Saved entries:
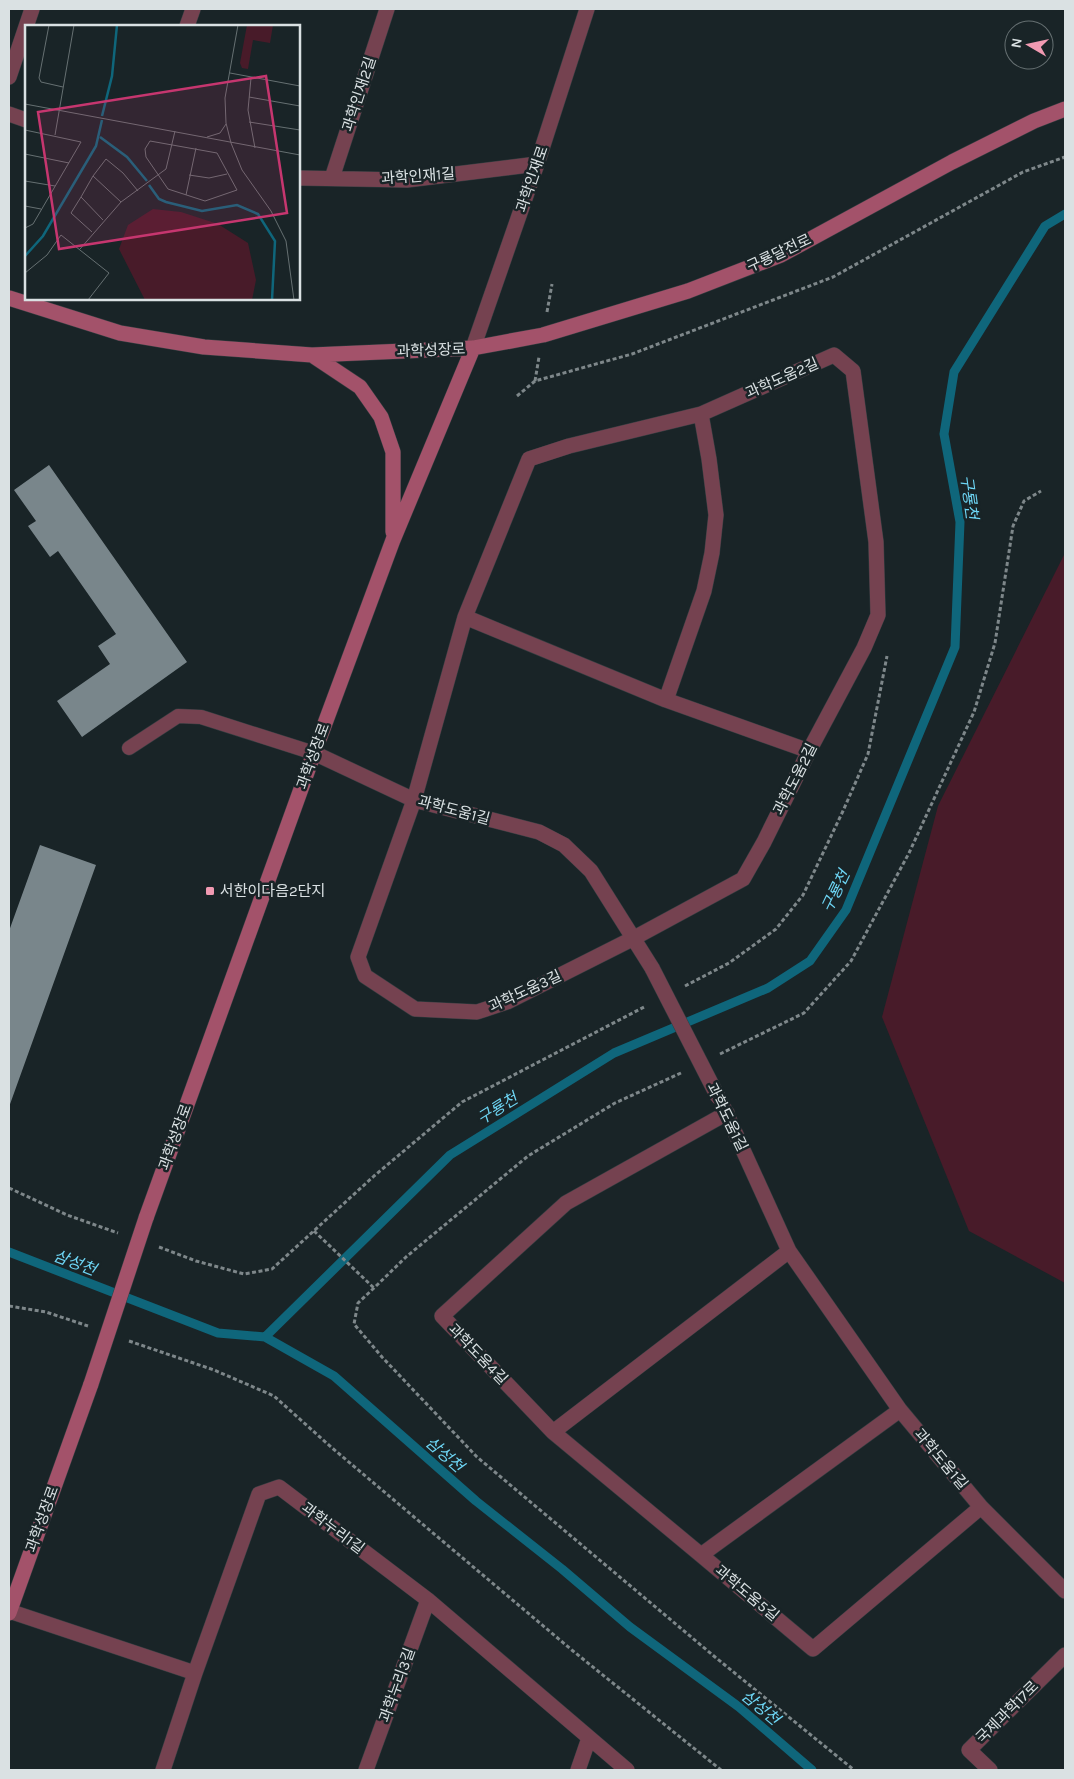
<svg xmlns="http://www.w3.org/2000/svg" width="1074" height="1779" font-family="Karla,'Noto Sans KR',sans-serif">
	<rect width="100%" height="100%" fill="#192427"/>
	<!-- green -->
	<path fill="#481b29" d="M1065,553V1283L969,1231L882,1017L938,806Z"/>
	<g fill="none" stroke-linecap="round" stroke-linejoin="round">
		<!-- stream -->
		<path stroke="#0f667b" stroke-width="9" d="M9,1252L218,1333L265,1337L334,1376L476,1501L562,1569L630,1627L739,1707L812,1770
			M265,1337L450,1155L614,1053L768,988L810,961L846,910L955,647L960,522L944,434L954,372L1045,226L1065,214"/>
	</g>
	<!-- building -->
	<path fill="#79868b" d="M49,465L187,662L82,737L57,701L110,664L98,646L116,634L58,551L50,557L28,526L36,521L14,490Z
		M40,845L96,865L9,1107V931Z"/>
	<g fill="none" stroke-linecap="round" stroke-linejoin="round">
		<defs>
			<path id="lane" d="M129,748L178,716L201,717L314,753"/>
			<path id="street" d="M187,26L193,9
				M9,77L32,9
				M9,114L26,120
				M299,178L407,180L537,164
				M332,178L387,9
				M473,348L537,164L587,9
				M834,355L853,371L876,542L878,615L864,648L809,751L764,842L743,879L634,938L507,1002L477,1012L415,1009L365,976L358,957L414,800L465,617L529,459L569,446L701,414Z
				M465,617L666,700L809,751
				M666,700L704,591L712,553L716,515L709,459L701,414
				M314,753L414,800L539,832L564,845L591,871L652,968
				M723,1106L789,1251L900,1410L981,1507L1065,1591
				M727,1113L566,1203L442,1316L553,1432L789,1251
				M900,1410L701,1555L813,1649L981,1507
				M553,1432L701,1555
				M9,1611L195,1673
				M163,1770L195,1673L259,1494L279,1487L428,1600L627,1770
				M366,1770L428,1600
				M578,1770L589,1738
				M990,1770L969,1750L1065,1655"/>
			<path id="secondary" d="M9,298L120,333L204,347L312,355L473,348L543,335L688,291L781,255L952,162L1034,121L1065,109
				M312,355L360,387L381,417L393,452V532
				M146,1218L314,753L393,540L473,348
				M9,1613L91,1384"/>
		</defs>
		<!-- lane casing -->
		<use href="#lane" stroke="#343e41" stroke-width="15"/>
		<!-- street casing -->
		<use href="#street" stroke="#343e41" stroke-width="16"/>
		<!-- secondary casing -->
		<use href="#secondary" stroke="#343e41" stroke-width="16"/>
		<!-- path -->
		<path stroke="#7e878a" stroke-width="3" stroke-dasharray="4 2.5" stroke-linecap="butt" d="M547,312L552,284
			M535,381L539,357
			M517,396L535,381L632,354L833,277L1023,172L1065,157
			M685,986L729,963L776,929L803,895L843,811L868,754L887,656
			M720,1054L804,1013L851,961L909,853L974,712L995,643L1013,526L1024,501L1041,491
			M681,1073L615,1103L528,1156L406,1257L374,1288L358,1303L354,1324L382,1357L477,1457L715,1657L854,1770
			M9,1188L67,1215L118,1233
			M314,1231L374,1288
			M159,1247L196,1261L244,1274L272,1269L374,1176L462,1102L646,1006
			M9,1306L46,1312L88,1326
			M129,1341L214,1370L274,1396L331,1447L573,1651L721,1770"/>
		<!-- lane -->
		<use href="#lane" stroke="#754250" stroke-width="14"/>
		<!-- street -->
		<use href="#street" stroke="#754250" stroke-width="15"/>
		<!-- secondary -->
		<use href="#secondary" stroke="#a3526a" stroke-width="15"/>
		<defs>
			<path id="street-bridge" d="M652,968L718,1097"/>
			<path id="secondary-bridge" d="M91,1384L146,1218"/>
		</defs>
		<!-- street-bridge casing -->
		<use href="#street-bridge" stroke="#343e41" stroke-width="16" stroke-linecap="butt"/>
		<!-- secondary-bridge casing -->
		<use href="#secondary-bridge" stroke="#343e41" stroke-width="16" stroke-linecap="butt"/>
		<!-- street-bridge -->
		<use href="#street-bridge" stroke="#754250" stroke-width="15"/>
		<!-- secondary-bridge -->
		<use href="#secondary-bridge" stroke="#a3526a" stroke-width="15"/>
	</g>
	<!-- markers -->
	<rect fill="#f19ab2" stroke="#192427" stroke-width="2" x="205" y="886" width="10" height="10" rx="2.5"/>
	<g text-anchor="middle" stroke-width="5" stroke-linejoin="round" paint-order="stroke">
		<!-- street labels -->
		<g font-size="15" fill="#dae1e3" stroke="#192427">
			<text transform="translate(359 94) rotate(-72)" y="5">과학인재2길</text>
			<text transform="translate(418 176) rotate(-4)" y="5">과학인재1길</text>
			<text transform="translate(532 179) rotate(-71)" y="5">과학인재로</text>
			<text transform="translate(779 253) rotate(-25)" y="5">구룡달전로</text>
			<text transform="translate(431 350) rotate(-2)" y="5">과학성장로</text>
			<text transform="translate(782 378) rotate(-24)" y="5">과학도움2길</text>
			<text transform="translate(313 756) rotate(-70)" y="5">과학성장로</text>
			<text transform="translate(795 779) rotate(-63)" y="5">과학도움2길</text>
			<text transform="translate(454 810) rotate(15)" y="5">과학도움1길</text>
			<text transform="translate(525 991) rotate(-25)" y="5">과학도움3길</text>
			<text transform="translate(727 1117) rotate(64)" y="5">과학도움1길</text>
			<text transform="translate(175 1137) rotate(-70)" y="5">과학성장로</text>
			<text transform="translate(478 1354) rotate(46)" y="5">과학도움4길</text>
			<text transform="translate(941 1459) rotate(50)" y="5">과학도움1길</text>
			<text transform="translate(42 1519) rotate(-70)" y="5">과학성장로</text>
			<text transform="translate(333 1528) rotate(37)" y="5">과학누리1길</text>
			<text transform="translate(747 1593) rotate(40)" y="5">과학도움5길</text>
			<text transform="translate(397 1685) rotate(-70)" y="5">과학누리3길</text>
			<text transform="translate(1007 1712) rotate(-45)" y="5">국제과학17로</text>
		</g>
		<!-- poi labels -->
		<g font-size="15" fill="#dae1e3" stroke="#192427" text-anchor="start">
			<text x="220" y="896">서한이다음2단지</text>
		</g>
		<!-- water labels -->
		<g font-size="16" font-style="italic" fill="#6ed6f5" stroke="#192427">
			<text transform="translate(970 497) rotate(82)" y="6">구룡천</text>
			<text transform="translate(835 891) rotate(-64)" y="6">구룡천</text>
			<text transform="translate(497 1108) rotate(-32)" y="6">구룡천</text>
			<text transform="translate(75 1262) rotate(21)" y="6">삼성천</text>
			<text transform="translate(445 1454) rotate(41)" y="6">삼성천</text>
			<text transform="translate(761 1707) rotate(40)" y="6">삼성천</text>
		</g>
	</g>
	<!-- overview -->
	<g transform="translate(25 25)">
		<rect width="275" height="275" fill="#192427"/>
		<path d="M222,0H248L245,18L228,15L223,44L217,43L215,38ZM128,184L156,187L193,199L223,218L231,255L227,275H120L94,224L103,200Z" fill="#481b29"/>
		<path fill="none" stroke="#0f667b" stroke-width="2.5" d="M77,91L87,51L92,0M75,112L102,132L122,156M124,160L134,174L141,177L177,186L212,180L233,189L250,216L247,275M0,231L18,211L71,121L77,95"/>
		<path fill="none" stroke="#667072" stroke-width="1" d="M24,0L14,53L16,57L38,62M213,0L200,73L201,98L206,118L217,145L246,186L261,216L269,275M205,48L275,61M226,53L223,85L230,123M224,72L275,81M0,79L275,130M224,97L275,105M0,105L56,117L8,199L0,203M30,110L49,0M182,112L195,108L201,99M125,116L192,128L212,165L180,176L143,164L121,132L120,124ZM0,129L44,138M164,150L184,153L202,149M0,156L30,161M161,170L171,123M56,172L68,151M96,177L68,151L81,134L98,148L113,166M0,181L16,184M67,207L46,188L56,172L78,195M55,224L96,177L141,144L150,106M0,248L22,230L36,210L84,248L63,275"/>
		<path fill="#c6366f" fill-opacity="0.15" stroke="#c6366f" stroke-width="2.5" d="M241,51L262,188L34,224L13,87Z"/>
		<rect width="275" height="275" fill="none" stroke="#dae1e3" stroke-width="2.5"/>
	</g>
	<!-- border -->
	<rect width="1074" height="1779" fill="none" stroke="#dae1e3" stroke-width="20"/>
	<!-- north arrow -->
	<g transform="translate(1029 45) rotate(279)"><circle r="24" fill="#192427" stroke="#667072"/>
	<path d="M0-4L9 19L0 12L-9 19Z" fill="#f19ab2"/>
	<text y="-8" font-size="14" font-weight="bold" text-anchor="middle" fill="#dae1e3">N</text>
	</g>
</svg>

- [ACTIVITY]: For this task, write out exactly the lines of the entries above, starting at the line with "M465,617L666,700L809,751" and ending at the line with "M685,986L729,963L776,929L803,895L843,811L868,754L887,656", both included, and no others.

- [SOLVED EXERCISE]:
				M465,617L666,700L809,751
				M666,700L704,591L712,553L716,515L709,459L701,414
				M314,753L414,800L539,832L564,845L591,871L652,968
				M723,1106L789,1251L900,1410L981,1507L1065,1591
				M727,1113L566,1203L442,1316L553,1432L789,1251
				M900,1410L701,1555L813,1649L981,1507
				M553,1432L701,1555
				M9,1611L195,1673
				M163,1770L195,1673L259,1494L279,1487L428,1600L627,1770
				M366,1770L428,1600
				M578,1770L589,1738
				M990,1770L969,1750L1065,1655"/>
			<path id="secondary" d="M9,298L120,333L204,347L312,355L473,348L543,335L688,291L781,255L952,162L1034,121L1065,109
				M312,355L360,387L381,417L393,452V532
				M146,1218L314,753L393,540L473,348
				M9,1613L91,1384"/>
		</defs>
		<!-- lane casing -->
		<use href="#lane" stroke="#343e41" stroke-width="15"/>
		<!-- street casing -->
		<use href="#street" stroke="#343e41" stroke-width="16"/>
		<!-- secondary casing -->
		<use href="#secondary" stroke="#343e41" stroke-width="16"/>
		<!-- path -->
		<path stroke="#7e878a" stroke-width="3" stroke-dasharray="4 2.5" stroke-linecap="butt" d="M547,312L552,284
			M535,381L539,357
			M517,396L535,381L632,354L833,277L1023,172L1065,157
			M685,986L729,963L776,929L803,895L843,811L868,754L887,656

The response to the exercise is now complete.